Putin's mystical link with the masses in the military will be expressed from time to time in televised speeches by the rank-and-file about the inevitable catastrophe awaiting the Americans in Iraq and their shameful flight from the country. As far as foreign policy is concerned, the year will pass in expectation of that catastrophe as television news shows report on coalition casualties with malicious delight.

This will be a tough year for the Americans in Iraq. They will incur further losses, but they will not leave. The Europeans will disagree with the Bush administration on many issues, but they will increasingly support U.S. policy in Iraq, because they realize what is at stake there. Slowly but surely, the situation in Iraq will improve. It will not be a decisive issue in the next U.S. presidential campaign: Bush will easily win a second term, buoyed by an improving economy.

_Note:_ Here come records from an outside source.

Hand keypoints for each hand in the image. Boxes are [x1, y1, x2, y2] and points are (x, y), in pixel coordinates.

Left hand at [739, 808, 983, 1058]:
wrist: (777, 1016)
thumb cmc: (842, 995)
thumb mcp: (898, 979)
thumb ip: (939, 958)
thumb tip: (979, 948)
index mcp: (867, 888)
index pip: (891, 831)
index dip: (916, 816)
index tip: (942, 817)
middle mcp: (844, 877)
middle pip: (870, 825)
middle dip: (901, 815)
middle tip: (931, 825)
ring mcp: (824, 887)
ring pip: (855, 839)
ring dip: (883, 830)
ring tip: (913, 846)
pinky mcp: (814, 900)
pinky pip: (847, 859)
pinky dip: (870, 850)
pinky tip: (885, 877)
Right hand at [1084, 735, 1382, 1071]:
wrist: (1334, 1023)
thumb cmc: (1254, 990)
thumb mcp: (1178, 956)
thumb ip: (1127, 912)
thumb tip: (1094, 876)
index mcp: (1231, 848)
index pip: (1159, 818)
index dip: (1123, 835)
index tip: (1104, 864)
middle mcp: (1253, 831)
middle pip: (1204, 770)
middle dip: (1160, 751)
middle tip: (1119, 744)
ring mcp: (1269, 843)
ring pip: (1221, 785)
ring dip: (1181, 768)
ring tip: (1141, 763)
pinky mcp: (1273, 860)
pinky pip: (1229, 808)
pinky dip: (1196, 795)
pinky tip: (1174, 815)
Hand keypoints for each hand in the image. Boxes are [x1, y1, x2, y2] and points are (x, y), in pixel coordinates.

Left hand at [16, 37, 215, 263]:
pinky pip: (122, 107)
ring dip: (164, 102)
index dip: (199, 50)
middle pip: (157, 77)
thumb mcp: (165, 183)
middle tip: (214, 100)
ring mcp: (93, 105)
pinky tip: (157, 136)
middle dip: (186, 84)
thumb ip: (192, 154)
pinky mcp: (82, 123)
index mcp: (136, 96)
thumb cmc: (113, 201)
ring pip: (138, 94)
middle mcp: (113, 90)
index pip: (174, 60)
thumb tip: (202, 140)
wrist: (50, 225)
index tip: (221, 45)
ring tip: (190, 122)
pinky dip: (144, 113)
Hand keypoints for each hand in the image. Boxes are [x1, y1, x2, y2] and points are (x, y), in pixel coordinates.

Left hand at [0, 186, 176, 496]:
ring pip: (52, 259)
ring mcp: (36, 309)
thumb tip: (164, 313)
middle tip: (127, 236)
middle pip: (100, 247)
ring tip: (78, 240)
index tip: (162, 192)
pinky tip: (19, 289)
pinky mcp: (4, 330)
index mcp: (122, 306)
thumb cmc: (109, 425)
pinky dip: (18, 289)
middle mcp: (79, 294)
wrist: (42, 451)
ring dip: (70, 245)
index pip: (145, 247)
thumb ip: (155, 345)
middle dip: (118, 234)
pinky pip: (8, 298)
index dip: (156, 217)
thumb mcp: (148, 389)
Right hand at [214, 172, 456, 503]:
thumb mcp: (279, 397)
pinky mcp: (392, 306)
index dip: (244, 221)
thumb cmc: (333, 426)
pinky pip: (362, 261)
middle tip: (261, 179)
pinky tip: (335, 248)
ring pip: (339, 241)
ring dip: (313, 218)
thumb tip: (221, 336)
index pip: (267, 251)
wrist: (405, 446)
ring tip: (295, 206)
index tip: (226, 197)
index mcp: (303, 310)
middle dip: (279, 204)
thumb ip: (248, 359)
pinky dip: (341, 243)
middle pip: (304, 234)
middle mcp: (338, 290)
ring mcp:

As Russia's "strategic partnership" in the war on international terrorism collapses, the foreign policy establishment will turn its attention to strengthening Russia's position in the former Soviet republics. United by the fever of neo-imperialism, Russian politicians from Dmitry Rogozin to Anatoly Chubais will make much of building their empires in the sand.

The administration of newly elected Georgian President Mikheil Saakashvili will be labeled anti-Russian, and all the traditional measures will be taken to destabilize it. Ukrainian presidential candidate Viktor Yushchenko will also be tarred as anti-Russian, and Moscow will pull out all the stops to prevent him from winning the election. All of this loving attention will backfire, however, and Yushchenko will win.

Russian politicians will fail to understand that their neo-imperial impulses can elicit nothing but rejection in the former Soviet republics. Yet all they need to do is to study their experience of "unification" with Belarus, whose leader Alexander Lukashenko has led the entire Russian political elite around by the nose for the last 10 years by exploiting their collective complexes.

By the end of 2004, Russia's relations with the United States and the European Union will be chillier than at any time since the collapse of the Soviet Union. Officially this will be described as defending Russia's national interests as the country rises from its knees. The task of catching up with Portugal within 15 years will be dismissed as contemptible and as a provocation against a great country. The proud Russian Achilles, having given up on trying to outstrip the Portuguese turtoise, will "asymmetrically" throw down the gauntlet.

The man of the year in 2004 will be footballer Vadim Yevseyev. As he leaves Portugal following an unsuccessful performance by the Russian national team at the European Championship this summer, Yevseyev will turn to the Western television cameras and from the depths of his mysterious Russian soul he will hurl his trademark howl -- "Fuck you!"-- just as he did in Wales.

Yevseyev will be invited to the Kremlin, where he will be awarded the Order for Services to the Fatherland, Fourth Degree, as the person who most completely expressed the existential essence of the Orthodox Russian character and the fundamental principles of Russian domestic and foreign policy.